Damals stuften die Forscher vor allem wachsende Vorbehalte gegenüber Einwanderern als "Risiko für den Zusammenhalt" ein. Während Schwule und Lesben inzwischen auf deutlich mehr Verständnis stoßen als noch in den Neunzigerjahren, hat die Bereitschaft der Deutschen, Migranten die Sitten und Gebräuche ihrer Herkunftsländer pflegen zu lassen, demnach in den vergangenen 25 Jahren eher nachgelassen. Das halten die Bremer Wissenschaftler für "bedenklich" und sehen sich in dieser Einschätzung durch ihren innerdeutschen Vergleich bestätigt: Wo viele Einwanderer leben wie in Hamburg, Bremen oder Baden-Württemberg, ist der gesellschaftliche Zusammenhalt höher als in den östlichen Landstrichen der Republik mit ihrem niedrigen Migrantenanteil.

(Foto: SZ-Grafik: Ilona Burgarth, Quelle: Bertelsmann-Stiftung)

Einwanderung "in den gegenwärtigen Größenordnungen", so wenden sich die Sozialforscher gegen den Bestseller-Autor Thilo Sarrazin, "untergräbt in keiner Weise den gesellschaftlichen Zusammenhalt, wie Bücher wie ,Deutschland schafft sich ab' publikumswirksam suggerieren. Ganz im Gegenteil."
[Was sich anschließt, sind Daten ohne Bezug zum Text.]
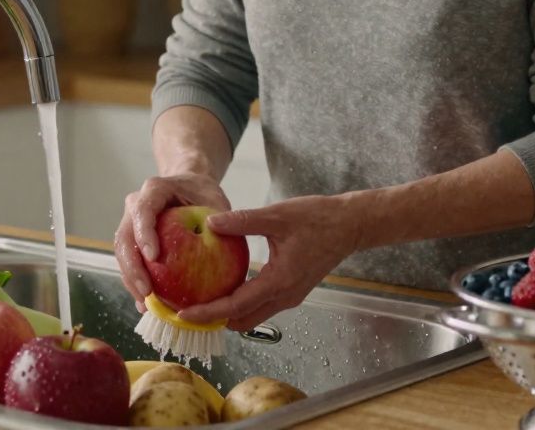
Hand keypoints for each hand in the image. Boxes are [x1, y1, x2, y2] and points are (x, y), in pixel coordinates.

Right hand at [114, 174, 230, 312]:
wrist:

Insgesamt jedoch, das hat schon der internationale Vergleich ergeben, halten die Deutschen heute enger zusammen als noch vor 25 Jahren. "Das ist eine gute Entwicklung", sagt Liz Mohn, die stellvertretende Vorstandsvorsitzende der Bertelsmann-Stiftung. Denn noch eine Erkenntnis ihres internationalen Vergleichs sehen die Wissenschaftler auch innerdeutsch bestätigt: Wo eine Gesellschaft zusammenhält, sind die Menschen zufriedener mit sich und ihrem Leben. "Zusammenhalt bedeutet Glück", sagt Mohn, "ohne Bindungen kann man nicht glücklich werden." Und siehe da: Die im Schnitt unzufriedensten Deutschen leben in Sachsen-Anhalt, die zufriedensten in Hamburg - HSV und Schmuddelwetter zum Trotz.